Even supporters of Milliken’s ruling seem to acknowledge the opposition’s true motivation. The National Post’s editorial noted that “….the opposition parties – far from being concerned just for the well-being of prisoners we capture or for the integrity of Parliament – truly are praying for revelations they can spin to bring down the government.”
Parliament reigns supreme nonetheless. Lorne Gunter, who also supports the ruling, writes:
Many Tory bloggers have railed against the Speaker’s ruling, insisting that the opposition contains several MPs sympathetic to the Taliban, Hamas, Hezbollah and other Islamic extremists and terror groups. That’s true, but beside the point.
If there are opposition MPs who are sympathetic to the Taliban, allowing them access to classified information pertaining to a war against the Taliban would hardly be beside the point, but in fairness, Gunter goes on to point out that “while the Evidence Act may permit opposition MPs to see classified documents, it does not protect them should they tell our enemies what is in those documents.” Andrew Coyne too, who has a great knowledge of, respect for, and faith in our longstanding rules of parliament, also seems convinced that potential security problems can be obviated by holding in camera hearings and swearing opposition MPs to secrecy.

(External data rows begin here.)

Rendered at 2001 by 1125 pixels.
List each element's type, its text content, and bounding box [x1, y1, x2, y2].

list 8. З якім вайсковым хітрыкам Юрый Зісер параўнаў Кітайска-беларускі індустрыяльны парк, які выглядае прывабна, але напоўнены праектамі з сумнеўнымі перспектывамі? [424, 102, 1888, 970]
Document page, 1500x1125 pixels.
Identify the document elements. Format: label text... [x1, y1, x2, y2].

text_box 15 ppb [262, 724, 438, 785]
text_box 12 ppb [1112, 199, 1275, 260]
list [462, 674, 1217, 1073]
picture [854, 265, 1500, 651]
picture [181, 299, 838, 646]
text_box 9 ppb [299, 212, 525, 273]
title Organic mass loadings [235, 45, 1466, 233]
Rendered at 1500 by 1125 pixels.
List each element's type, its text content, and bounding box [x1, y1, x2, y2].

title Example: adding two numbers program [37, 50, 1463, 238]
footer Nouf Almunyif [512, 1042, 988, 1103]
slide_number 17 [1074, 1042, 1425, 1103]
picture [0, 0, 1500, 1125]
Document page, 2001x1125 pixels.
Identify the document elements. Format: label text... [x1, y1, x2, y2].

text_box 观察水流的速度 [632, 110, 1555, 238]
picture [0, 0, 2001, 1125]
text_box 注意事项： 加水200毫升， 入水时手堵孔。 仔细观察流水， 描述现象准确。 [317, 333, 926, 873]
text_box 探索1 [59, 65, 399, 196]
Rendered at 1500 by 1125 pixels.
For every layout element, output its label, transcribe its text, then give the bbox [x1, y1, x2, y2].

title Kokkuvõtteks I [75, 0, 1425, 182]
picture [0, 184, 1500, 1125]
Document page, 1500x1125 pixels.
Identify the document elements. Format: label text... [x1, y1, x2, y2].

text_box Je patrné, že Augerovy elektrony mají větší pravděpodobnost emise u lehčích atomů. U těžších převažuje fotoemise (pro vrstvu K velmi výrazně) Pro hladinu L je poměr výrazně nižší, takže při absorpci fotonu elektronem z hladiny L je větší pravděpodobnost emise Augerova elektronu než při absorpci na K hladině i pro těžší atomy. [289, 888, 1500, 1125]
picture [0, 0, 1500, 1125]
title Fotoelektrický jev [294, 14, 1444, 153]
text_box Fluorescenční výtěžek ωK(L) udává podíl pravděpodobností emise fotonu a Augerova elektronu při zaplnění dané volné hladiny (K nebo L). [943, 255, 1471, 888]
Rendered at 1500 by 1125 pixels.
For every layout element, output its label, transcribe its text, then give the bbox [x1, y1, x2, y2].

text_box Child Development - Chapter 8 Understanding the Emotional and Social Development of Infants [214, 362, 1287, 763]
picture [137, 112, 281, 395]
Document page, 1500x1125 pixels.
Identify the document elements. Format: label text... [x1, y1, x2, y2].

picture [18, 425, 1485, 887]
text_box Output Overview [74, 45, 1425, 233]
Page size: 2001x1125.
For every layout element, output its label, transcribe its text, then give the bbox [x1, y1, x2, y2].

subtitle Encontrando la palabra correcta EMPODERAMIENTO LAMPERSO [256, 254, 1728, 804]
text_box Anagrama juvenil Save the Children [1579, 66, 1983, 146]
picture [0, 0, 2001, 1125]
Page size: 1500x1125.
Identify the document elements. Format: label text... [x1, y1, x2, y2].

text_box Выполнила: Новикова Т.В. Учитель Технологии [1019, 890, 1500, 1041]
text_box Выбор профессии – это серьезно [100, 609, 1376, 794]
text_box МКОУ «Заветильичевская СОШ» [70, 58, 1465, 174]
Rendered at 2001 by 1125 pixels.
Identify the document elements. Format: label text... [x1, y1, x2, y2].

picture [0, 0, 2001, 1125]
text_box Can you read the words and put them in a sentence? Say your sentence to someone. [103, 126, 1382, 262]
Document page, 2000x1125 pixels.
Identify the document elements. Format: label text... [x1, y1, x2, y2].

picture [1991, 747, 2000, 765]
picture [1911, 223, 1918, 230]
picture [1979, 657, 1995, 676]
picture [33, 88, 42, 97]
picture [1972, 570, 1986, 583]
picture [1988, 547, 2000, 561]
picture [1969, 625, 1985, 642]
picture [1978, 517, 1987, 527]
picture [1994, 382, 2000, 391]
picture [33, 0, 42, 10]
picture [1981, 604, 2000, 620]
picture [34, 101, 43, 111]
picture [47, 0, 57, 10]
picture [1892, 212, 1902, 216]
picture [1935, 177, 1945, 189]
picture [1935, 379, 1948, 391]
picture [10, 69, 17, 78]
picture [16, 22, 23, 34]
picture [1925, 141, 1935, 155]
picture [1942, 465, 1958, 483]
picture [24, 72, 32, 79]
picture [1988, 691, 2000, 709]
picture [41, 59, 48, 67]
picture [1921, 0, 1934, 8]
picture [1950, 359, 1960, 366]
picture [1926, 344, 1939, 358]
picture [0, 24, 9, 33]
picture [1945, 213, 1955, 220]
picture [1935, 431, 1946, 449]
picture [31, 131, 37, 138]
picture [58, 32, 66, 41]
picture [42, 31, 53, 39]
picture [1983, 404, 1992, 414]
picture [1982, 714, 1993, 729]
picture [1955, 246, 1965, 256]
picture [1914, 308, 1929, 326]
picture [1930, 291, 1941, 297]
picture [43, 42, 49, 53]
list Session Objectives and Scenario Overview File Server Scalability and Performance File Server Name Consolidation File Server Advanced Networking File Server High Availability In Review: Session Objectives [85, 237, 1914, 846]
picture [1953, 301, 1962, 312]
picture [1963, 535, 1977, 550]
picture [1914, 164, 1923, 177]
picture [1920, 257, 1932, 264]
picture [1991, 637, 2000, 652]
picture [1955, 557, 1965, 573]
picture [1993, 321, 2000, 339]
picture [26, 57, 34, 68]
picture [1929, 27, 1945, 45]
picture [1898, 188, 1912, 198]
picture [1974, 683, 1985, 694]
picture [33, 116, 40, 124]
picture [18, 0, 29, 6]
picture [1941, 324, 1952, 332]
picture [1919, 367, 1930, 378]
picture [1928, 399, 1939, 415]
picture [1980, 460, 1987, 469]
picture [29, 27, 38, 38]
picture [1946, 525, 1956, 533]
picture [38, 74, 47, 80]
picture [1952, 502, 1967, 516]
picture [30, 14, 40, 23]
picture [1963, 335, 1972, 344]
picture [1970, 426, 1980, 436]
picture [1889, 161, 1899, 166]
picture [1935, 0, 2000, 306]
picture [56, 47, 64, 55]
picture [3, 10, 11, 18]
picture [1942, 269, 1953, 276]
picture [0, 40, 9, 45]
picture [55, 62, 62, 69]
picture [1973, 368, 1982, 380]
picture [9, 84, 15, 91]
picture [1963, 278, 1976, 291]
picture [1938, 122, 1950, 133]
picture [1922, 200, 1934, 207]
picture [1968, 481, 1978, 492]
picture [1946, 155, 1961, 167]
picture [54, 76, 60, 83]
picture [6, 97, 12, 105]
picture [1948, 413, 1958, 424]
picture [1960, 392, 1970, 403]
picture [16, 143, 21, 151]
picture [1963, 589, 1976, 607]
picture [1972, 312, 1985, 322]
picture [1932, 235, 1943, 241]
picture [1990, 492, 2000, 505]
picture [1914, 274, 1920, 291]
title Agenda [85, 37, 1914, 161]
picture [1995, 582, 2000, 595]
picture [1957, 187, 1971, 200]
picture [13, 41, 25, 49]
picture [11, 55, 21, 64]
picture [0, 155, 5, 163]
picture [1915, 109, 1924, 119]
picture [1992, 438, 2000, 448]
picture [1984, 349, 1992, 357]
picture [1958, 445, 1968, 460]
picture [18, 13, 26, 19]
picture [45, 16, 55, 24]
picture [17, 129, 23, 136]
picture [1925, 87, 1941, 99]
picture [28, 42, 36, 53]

Let’s hope so, because it’s probably best in the long run – after all, the Liberals will be back in power at some point – to reaffirm that a parliament’s right to know overrides a government’s right to secrecy. It’s just…unfortunate that Milliken’s ruling, based though it may have been on a longstanding and important principle of our democracy, was forced upon him by people whose push was not motivated by anything resembling principles, parliamentary or otherwise:
This is not the first time that governments have withheld ‘secret documents’ from Parliament. Prime Minister Stephen Harper has simply done what many predecessors did in the past. The difference is that a minority government doesn’t control the House…once we have another majority government, we are going to be back where we were before with governments, again, withdrawing ‘secret documents’ from Parliament and abruptly and democratically shutting down sensitive inquiries like the Liberal government did with the Somalia scandal in the 1990s. This debate has nothing to do with ‘history’ but everything to do with cheap politics.